In October 2017, the 17-year-old identified as Jane Doe in court filings requested the federal government facilitate her abortion while in custody in Brownsville. However, Texas state law requires a minor’s parents be informed and give permission before their daughter is able to have an abortion. Furthermore, the Trump administration argued that they are not required to facilitate an abortion for a minor, and that if she wished to do so, she would need to return to her home country.
After weeks of legal battle between the Trump administration and the ACLU, who represented the pregnant teen, the U.S. Court of Appeals for the D.C. Circuit ruled in favor of Doe, allowing her to have the abortion on October 25, 2017.

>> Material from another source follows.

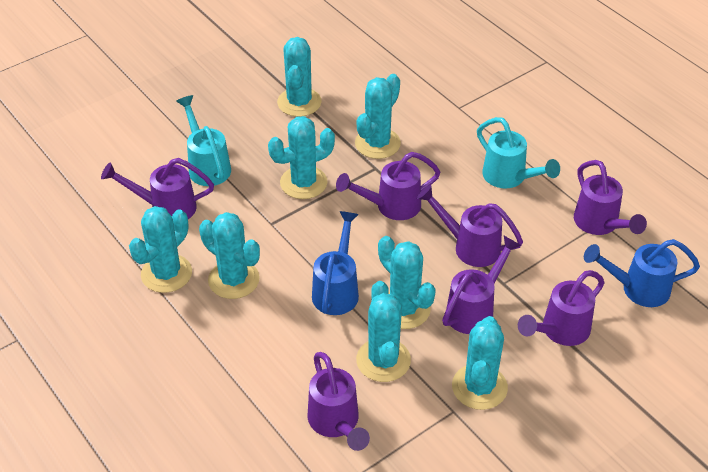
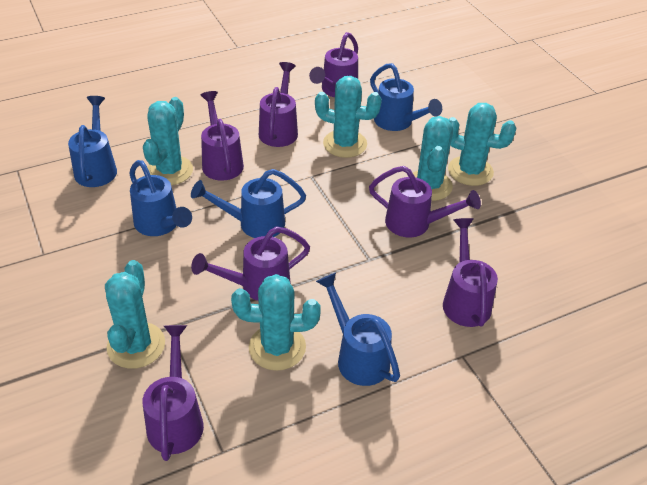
blue watering can: 2 -> 5
turquoise cactus: 8 -> 6
turquoise watering can: 2 -> 0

Texas Attorney General Ken Paxton, who back in October had led an 11-state coalition that filed an amicus brief in support of the federal government’s decision to vacate the lower court’s ruling, released a statement earlier this week: “The Supreme Court made the right decision to vacate the D.C. Circuit’s ruling creating a right to abortion for anyone who enters the U.S. illegally,” he said. “The previous ruling not only cost a life, but could have paved the way for extending American citizens’ rights to all unlawfully-present aliens with no substantial connection to this country. Texas will not become a sanctuary state for abortions, and will continue the fight to protect and promote fetal life.”
In doing so, the Supreme Court could have potentially helped avoid future scenarios in which this specific case would have served as precedence, allowing illegal immigrants the ability to obtain abortions while in federal custody. However, according to the Supreme Court, the decision was made on the grounds that the abortion had already happened, and thus the case itself was no longer relevant. As a result of the decision, federal courts in the future would still have the power to allow illegal immigrants to receive abortions while they were detained.
It remains to be seen if the State of Texas and the Trump administration, given the ambiguity of the United States Supreme Court’s decision, will face a similar legal challenge again in the future.